-- Problems and tasks --
- a) From the AMDGPU patch review comment, return the passage between "tsymalla marked 6" and "findPossibleVCMPVCMPXOptimization, using findInstrBackwards.", inclusive, copied word for word.
- b) In the AMDGPU patch review comment, which function does the reviewer point to as an example of the approach using findInstrBackwards?

-- Selected excerpt --
****
[PATCH] D129073: [AMDGPU] Combine s_or_saveexec, s_xor instructions.

Wed Jul 20 01:46:48 PDT 2022

tsymalla marked 6 inline comments as done.
tsymalla added inline comments.

================
Comment at: llvm/lib/Target/AMDGPU/SIOptimizeExecMasking.cpp:751-754
+      // Peek at the next instruction and check if this is a relevant
+      // s_xor.
+      MachineInstr &PossibleXor = *MI.getNextNode();
+      if (PossibleXor.getOpcode() == XorOpcode) {
----------------
nhaehnle wrote:
> This is sort of backwards. When matching code for this kind of combine, the general pattern is to start from the definition of the final value you want to rewrite. In this case, that would be the S_XOR. You can see the approach taken in findPossibleVCMPVCMPXOptimization, using findInstrBackwards.
****
-- Excerpted data --
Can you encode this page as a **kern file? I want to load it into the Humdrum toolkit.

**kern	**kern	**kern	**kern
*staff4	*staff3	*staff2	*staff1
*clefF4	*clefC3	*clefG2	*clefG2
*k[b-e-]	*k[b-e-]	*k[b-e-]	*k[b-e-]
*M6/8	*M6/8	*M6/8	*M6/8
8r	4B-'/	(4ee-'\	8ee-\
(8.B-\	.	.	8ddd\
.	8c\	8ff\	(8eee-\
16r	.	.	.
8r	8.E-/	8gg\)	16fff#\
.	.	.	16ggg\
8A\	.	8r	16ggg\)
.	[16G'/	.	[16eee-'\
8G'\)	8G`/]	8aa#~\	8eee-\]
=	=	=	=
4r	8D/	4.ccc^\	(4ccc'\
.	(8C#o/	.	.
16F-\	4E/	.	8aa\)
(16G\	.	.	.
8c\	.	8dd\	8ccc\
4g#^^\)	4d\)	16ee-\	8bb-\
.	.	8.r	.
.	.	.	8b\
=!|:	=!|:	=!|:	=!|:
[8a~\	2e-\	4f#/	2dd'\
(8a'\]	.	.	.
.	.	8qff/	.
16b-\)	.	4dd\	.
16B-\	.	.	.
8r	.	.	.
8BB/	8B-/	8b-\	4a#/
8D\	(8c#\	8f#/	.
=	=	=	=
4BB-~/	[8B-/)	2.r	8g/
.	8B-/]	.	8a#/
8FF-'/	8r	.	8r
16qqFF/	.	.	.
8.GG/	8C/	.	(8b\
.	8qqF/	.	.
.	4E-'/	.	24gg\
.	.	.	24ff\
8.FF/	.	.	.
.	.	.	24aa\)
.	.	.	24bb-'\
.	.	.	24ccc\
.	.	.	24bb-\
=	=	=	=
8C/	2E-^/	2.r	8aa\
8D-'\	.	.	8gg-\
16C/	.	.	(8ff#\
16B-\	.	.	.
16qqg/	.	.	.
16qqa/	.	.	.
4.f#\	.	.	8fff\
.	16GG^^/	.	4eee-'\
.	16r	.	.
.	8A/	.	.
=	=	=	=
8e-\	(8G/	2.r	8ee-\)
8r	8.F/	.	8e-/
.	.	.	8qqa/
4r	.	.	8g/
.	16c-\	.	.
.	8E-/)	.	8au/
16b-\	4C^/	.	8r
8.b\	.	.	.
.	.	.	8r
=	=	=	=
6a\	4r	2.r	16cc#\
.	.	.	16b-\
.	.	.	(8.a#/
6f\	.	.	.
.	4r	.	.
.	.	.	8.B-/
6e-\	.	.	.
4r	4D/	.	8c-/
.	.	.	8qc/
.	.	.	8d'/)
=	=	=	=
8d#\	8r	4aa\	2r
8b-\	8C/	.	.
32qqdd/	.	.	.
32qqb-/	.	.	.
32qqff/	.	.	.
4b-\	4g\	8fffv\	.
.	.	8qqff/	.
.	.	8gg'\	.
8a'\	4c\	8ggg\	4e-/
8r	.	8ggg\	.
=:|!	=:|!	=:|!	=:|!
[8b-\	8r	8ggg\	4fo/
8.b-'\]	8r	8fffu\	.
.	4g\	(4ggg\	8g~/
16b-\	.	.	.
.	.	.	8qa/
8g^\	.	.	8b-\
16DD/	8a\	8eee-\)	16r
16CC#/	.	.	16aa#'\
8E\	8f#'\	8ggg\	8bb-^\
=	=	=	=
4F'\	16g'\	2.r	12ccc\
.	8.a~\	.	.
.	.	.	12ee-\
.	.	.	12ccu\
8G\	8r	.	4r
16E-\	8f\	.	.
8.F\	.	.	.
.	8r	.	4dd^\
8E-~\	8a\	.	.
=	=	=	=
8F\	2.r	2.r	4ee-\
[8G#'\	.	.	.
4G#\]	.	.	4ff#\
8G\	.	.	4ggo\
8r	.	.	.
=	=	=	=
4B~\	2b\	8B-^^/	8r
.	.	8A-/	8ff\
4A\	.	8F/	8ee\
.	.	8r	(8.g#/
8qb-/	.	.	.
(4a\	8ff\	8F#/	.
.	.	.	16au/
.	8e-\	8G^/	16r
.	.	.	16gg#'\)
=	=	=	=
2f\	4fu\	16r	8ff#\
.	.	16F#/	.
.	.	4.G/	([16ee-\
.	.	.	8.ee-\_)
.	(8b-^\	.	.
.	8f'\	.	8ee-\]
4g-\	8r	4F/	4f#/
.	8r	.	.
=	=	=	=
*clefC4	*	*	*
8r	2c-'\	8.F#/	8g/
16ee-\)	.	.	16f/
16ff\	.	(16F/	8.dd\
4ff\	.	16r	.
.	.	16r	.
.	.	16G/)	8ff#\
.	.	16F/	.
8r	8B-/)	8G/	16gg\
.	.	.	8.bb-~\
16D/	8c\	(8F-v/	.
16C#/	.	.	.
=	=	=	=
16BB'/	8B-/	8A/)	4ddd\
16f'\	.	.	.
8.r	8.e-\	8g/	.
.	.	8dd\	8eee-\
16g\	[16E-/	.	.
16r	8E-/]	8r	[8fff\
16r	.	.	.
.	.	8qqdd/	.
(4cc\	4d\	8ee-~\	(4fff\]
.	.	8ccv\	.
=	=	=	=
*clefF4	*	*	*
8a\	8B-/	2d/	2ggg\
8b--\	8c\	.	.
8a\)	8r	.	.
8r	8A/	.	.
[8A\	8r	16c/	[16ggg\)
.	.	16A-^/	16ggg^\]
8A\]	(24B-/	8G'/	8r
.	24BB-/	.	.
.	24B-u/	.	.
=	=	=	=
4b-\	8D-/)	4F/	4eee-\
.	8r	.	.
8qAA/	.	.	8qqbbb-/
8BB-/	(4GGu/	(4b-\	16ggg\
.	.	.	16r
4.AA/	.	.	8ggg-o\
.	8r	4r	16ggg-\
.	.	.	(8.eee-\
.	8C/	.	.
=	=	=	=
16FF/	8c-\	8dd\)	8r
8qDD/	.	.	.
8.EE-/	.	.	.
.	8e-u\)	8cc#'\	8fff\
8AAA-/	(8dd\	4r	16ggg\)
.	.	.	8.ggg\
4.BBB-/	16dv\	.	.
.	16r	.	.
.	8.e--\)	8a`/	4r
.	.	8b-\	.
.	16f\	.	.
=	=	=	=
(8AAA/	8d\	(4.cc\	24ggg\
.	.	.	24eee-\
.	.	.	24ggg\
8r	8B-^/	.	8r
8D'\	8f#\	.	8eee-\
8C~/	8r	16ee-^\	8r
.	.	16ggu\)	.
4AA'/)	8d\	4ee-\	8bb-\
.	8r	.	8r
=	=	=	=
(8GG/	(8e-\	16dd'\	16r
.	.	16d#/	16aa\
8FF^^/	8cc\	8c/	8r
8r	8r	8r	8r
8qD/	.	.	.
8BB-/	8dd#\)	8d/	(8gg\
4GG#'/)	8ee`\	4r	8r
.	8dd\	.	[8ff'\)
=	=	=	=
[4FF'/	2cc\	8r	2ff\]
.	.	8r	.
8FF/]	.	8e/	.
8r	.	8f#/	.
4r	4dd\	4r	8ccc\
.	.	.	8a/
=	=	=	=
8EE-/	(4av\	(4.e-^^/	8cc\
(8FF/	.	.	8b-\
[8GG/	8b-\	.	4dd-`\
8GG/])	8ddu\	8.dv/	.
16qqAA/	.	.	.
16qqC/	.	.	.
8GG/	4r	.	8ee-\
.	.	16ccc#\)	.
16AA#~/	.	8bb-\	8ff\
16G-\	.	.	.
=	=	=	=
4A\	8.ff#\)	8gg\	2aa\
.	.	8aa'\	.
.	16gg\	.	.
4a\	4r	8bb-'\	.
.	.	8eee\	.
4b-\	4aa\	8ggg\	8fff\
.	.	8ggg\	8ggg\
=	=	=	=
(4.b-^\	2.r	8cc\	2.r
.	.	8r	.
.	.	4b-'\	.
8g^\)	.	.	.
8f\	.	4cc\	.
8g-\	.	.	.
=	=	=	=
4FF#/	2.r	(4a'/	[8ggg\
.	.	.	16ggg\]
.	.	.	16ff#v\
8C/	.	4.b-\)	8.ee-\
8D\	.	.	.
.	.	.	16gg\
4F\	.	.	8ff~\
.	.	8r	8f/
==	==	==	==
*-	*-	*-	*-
****
-- Expected outputs --
- a)
tsymalla marked 6 inline comments as done.
tsymalla added inline comments.

================
Comment at: llvm/lib/Target/AMDGPU/SIOptimizeExecMasking.cpp:751-754
+      // Peek at the next instruction and check if this is a relevant
+      // s_xor.
+      MachineInstr &PossibleXor = *MI.getNextNode();
+      if (PossibleXor.getOpcode() == XorOpcode) {
----------------
nhaehnle wrote:
> This is sort of backwards. When matching code for this kind of combine, the general pattern is to start from the definition of the final value you want to rewrite. In this case, that would be the S_XOR. You can see the approach taken in findPossibleVCMPVCMPXOptimization, using findInstrBackwards.

- b) findPossibleVCMPVCMPXOptimization